According to the text of the bill, “Classroom instruction by school personnel or third parties on sexual orientation or gender identity may not occur in kindergarten through grade 3 or in a manner that is not age appropriate or developmentally appropriate for students in accordance with state standards.”

The bill further states that “school district personnel may not discourage or prohibit parental notification of and involvement in critical decisions affecting a student’s mental, emotional, or physical health or well-being,” including the adoption of a new “gender identity.”

The proposed legislation has generated strong support from many Republicans, who have argued that schools should not be instructing young children about radical sexual ideology.

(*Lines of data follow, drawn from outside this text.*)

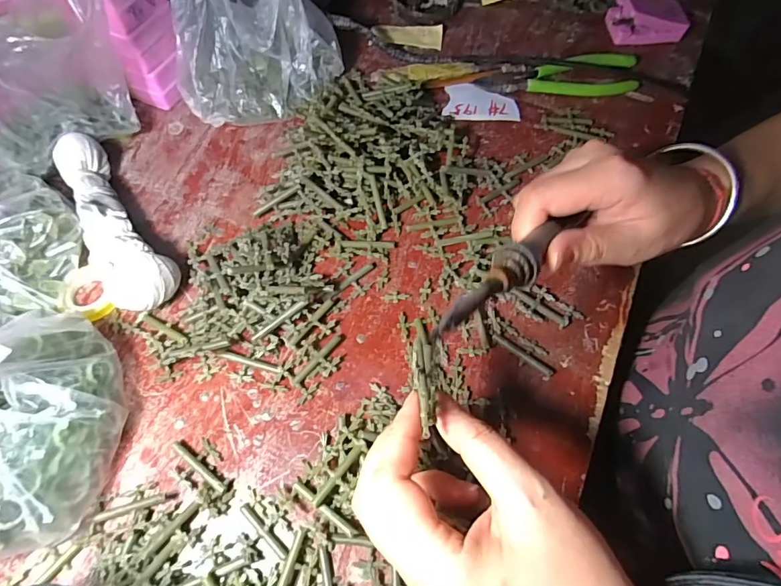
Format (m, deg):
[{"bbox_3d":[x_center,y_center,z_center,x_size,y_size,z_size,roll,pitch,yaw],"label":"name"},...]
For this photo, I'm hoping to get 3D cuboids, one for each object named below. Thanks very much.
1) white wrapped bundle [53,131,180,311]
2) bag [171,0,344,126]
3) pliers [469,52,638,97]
[{"bbox_3d":[-0.208,-0.050,0.338,0.049,0.041,0.166,-33,68,-17],"label":"white wrapped bundle"},{"bbox_3d":[-0.116,-0.227,0.370,0.140,0.139,0.102,-20,65,-11],"label":"bag"},{"bbox_3d":[0.160,-0.203,0.430,0.156,0.011,0.046,-6,63,-5],"label":"pliers"}]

Meanwhile, critics have argued SB 1834 violates freedom of speech, characterizing the proposal as the “Don’t Say Gay” bill, regardless of the fact that it does not prohibit use of the word.

“There is a willingness, and even eagerness, to bring the weight and power of government to bear on controlling classroom speech,” wrote PEN America in a statement decrying the proposal. “And as is always the case in such times, students will be the ones to pay the price.”

It’s unclear how barring teachers from educating young children about sexual practices and alleged “identities” would harm them.

Republican Senator Danny Burgess told NBC News that the bill reasserts the right of parents above school administrators with regard to their children.

“This bill says parents your right to raise your children does not end when they walk into a classroom. This bill recognizes that parents are not the enemy,” Burgess said.

“The bill simply says that there should be an age limit on certain discussions. It’s not a new concept, nor is it radical,” he added.

Jon Schweppe, director of policy at the American Principles Project, told The Daily Wire that Florida’s proposed legislation is “about respecting the rights of parents and protecting kids.”

“Parents shouldn’t have to fear sending their kids to public school in America, but they do because woke ideologues have become obsessed with teaching kids as young as five that they can change their gender,” Schweppe said.

For his part, Gov. DeSantis has also argued that the bill is focused on excluding “ideological” pursuits from the classroom, ensuring that traditional academic subjects remain the focus of public education.

“At the end of the day, you know, my goal is to educate kids on the subjects — math, reading, science — all the things that are so important,” DeSantis said last month. “I don’t want the schools to kind of be a playground for ideological disputes.”

This week, DeSantis snagged headlines for challenging a reporter who referred to the proposed legislation as the “Don’t Say Gay” bill.

“Does it say that in the bill?” DeSantis asked during a Monday press conference, in response to a reporter who claimed that “critics” were saying SB 1834 prohibited use of the word “gay.”

“I’m asking you to tell me what’s in the bill, because you’re pushing false narratives,” DeSantis pushed back, adding, “It doesn’t matter what critics say.”

The Daily Citizen, the news arm of Focus on the Family, noted that Florida’s proposed legislation “would prevent situations like what happened to January Littlejohn, a licensed mental health counselor and stay-at-home mom in Florida.”

According to the outlet, Littlejohn said during a public comment session that after “weeks of going back and forth with the district,” the family finally learned their child’s school “had created a transgender, gender nonconforming support plan with our 13-year-old daughter without our knowledge or consent.”

If signed into law as anticipated, the Parental Rights in Education bill would prohibit school administrators and teachers from withholding information about a child’s mental health, well-being, and alleged “gender identity” from parents, as was allegedly done in Littlejohn’s case.

The bill would also allow parents like Littlejohn to sue schools for teaching young children about sexuality in violation of the law, or for withholding knowledge of a child’s alleged “gender identity.”